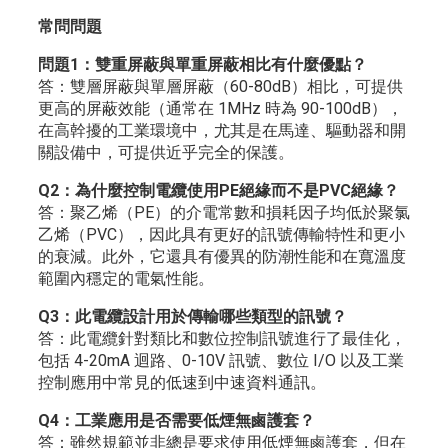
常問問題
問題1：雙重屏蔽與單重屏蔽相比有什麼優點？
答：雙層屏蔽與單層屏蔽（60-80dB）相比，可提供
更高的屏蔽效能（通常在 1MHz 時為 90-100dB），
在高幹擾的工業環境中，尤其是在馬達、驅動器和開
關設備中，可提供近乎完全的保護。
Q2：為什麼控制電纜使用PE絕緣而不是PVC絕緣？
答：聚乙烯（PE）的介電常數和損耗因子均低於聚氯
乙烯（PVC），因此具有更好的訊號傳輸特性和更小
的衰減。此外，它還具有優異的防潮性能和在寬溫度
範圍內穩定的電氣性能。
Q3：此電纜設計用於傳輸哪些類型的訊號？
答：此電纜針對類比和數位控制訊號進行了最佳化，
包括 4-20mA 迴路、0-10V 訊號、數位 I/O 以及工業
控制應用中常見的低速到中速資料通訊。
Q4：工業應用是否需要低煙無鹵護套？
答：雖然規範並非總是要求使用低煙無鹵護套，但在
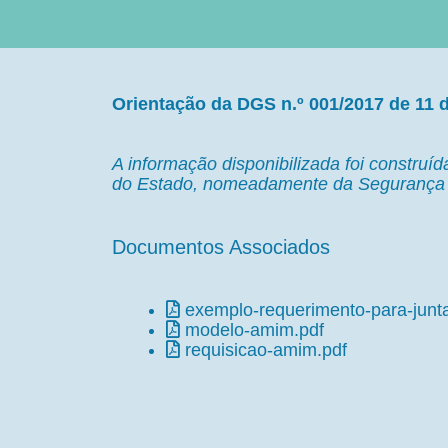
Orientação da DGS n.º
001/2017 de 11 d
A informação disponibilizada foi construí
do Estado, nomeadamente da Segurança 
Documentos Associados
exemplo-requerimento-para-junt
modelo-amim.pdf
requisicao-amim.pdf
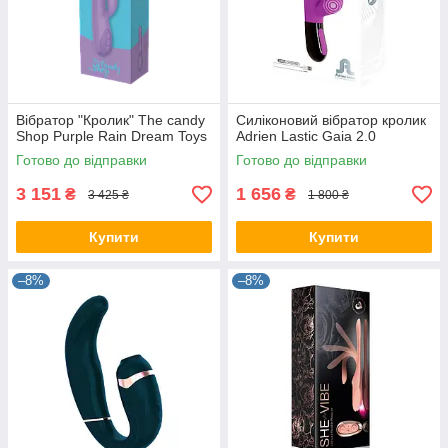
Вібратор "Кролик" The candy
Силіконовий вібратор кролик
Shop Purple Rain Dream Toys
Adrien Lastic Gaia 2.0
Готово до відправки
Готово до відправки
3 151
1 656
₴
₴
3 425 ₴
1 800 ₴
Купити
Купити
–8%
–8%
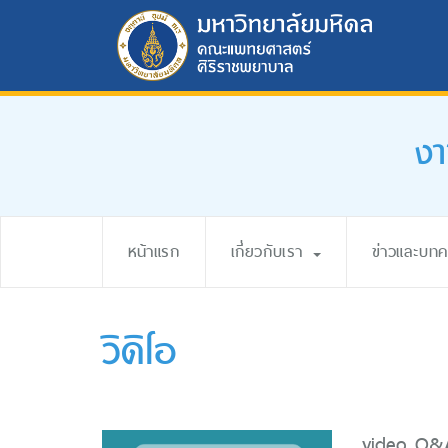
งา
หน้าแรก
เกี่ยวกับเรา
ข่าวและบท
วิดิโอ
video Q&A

+===+

- **Problem to work on**: Copy out every line of the data above, taking care to leave the pictures out.

- **Answer box**:
常問問題
問題1：雙重屏蔽與單重屏蔽相比有什麼優點？
答：雙層屏蔽與單層屏蔽（60-80dB）相比，可提供
更高的屏蔽效能（通常在 1MHz 時為 90-100dB），
在高幹擾的工業環境中，尤其是在馬達、驅動器和開
關設備中，可提供近乎完全的保護。
Q2：為什麼控制電纜使用PE絕緣而不是PVC絕緣？
答：聚乙烯（PE）的介電常數和損耗因子均低於聚氯
乙烯（PVC），因此具有更好的訊號傳輸特性和更小
的衰減。此外，它還具有優異的防潮性能和在寬溫度
範圍內穩定的電氣性能。
Q3：此電纜設計用於傳輸哪些類型的訊號？
答：此電纜針對類比和數位控制訊號進行了最佳化，
包括 4-20mA 迴路、0-10V 訊號、數位 I/O 以及工業
控制應用中常見的低速到中速資料通訊。
Q4：工業應用是否需要低煙無鹵護套？
答：雖然規範並非總是要求使用低煙無鹵護套，但在
Orientação da DGS n.º
001/2017 de 11 d
A informação disponibilizada foi construí
do Estado, nomeadamente da Segurança 
Documentos Associados
exemplo-requerimento-para-junt
modelo-amim.pdf
requisicao-amim.pdf
Вібратор "Кролик" The candy
Силіконовий вібратор кролик
Shop Purple Rain Dream Toys
Adrien Lastic Gaia 2.0
Готово до відправки
Готово до відправки
3 151
1 656
₴
₴
3 425 ₴
1 800 ₴
Купити
Купити
–8%
–8%
งา
หน้าแรก
เกี่ยวกับเรา
ข่าวและบท
วิดิโอ
video Q&A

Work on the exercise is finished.